[SOLVED] How to convert speech to text in python

How to convert speech to text in python - opus file format

I have some .opus audio files that need to be converted to text in order to run some analytics. I am aware that there is the Python SpeechRecognition package that can do this with .wav files as demonstrated in this tutorial.

Does anyone know how to convert .opus files to text, or convert .opus to .wav?

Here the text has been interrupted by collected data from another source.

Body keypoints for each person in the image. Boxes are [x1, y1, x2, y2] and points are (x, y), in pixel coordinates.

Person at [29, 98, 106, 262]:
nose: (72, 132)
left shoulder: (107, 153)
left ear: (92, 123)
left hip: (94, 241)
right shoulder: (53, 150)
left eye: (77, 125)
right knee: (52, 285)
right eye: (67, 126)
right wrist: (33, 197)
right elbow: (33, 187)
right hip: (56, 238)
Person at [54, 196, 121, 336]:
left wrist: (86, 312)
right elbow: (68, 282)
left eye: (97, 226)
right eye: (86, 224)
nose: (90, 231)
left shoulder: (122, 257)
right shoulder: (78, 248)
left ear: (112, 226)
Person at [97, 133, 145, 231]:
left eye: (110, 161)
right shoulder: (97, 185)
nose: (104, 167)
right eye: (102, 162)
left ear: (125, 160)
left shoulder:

I have tried the Python SpeechRecognition package with no success.

Solution

Here is a solution which employs ffmpeg and the os library to first convert all .opus files in the specified directory to .wav, and then perform speech recognition on the resulting .wav files using the speech_recognition module:

Solution

import os
import speech_recognition as sr

path = './audio-files/'
file_type_to_convert = ".opus"
file_type_to_recognize = ".wav"

for filename in os.listdir(path):
    if filename.endswith(file_type_to_convert):
        os.system("ffmpeg -i \"{}\" -vn \"{}\"".format(path + filename,
                                                       path + filename[:-len(file_type_to_convert)] +
                                                       file_type_to_recognize))
recognizer = sr.Recognizer()  # Instantiate recognizer
rec_output = {}  # Create list to store output of speech recognized files

# Iterate over each file of specified type to be recognized
for file_to_recognize in os.listdir(path):
    if file_to_recognize.endswith(file_type_to_recognize):
        audio = sr.AudioFile(path + file_to_recognize)
        with audio as source:
            audio_data = recognizer.record(audio)
        # Recognize & append output
        # Note: google recognizer is online only, sphinx is the only offline option which uses CMU Sphinx engine
        rec_output[file_to_recognize[:-len(file_type_to_recognize)]] = recognizer.recognize_google(audio_data,
                                                                                                   language='en-US')

# Display each file's output
for key, val in rec_output.items():
    print(key)
    print(val)
    # Output: 
    # File name
    # Recognized words in each file